The Light of the World
Ephesians 5.8-14 John 9.1-17, 30-end
When we think of the season of Lent, we usually think of it as a way of commemorating the forty days that Jesus spent in the wilderness. This is the narrative that dominates our thinking about Lent – and that is one of the reasons why we tend to focus on resisting temptation with all those little dramatic and symbolic enactments of resisting temptation around chocolate and sugar in your tea.
But of course the season of Lent began in the early church as a period of preparation for those who were to be baptised at Easter. And the three gospels readings from John are there to help us to think about the character of baptism during the successive Sundays of Lent. It was Thomas Cranmer who wrote in the Prayer Book Baptism rite that ‘Baptism doth represente unto us our profession’. It is in baptism that we discover what it means to be human. It is in baptism that we discover what it means to follow Christ.
So last Sunday, Jesus promised the gift of ‘living water’ to the Samaritan woman. Today, we learn that Jesus is the ‘light of the world’. And next week, we discover that Jesus is ‘the resurrection and the life’ – water, light and life together reveal different aspects of the mystery or sacrament of baptism. And so we prepare to celebrate the Easter mystery.
So what do we discover about our baptismal profession in the gospel story today? It is a story about a blind beggar. This is not just about a miracle Jesus did many years ago. It is about the way we see reality, and the way in which we often fail to see injustice, poverty and hatred. So often we do not want to look at the reality of the world as it is. As the poet, T S Eliot says: ‘human beings cannot bear very much reality’. And if we are oblivious to what is going on around us, sometimes we fail to see our own inner reality, our brokenness, our pain, and our fear. We pretend that everything is all right. Or when it isn’t, there is someone else to blame. We fear that if we see reality too clearly, we will be overwhelmed.

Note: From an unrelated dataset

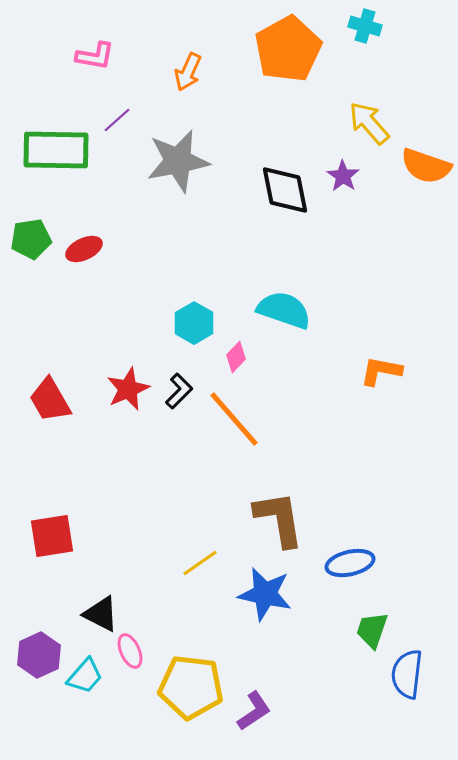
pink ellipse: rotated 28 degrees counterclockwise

John describes a pattern of blame and recrimination in this story today. Why is this man blind? Who is to blame? They ignore the deeper reality, the way in which this man is excluded and marginalised, the way in which his humanity has been diminished through no fault of his own. Jesus does not ignore him. He is attentive to him, and in that attentiveness, he brings healing and light. Through the gentleness of touch, he offers kindness and compassion. But in the story the pattern of blame and recrimination continues. The Pharisees refuse to believe that the man was blind in the first place. They set about discrediting his testimony and belitting his experience. And yet, he refuses to collude with them. The love of God revealed in Jesus challenges their attempts at power and control. It is the perennial challenge at the heart of any religious faith, when the people in authority seek to make God’s love too narrow with false limits of our own. And when the man who has been healed refuses to collude with them, they try to get his parents onside against him instead. And they say nothing because they are afraid.
So again the Pharisees ask, Why does this man break the sabbath? Why does he not follow the commandments? Why does this sinner break the Law? The man who is healed is confused. All he knows is that he has been healed. He answers their questions as honestly as he can. He bears witness to the truth, and then John says, ‘they drove him out’. Because ‘human beings cannot bear very much reality.’
The story presents us with a stark and uncomfortable choice: do we use the language of faith to engage with the reality of our lives, enabling us to say how things are? Or do we use the language of faith to avoid reality, excluding or imprisoning others in order to protect ourselves from our own unwillingness to confront our own fears and insecurities?
The patient witness of the man who is healed teaches us that we should never be frightened of the truth, and that if we are willing to dig deeper, we will find beyond our own brokenness and our sense of insecurity that there is beauty and goodness in our hearts and in the hearts of others. And in that beauty and goodness, we discover again the confidence and the faith to give life to others, to grow in love and compassion for others, to become a source of encouragement and hope for others. The gospel story teaches us today that like the man who is healed we must bear witness to the light, even when confronted by darkness. For as St John teaches us, the light shines in the darkness, and the darkness shall never overcome it.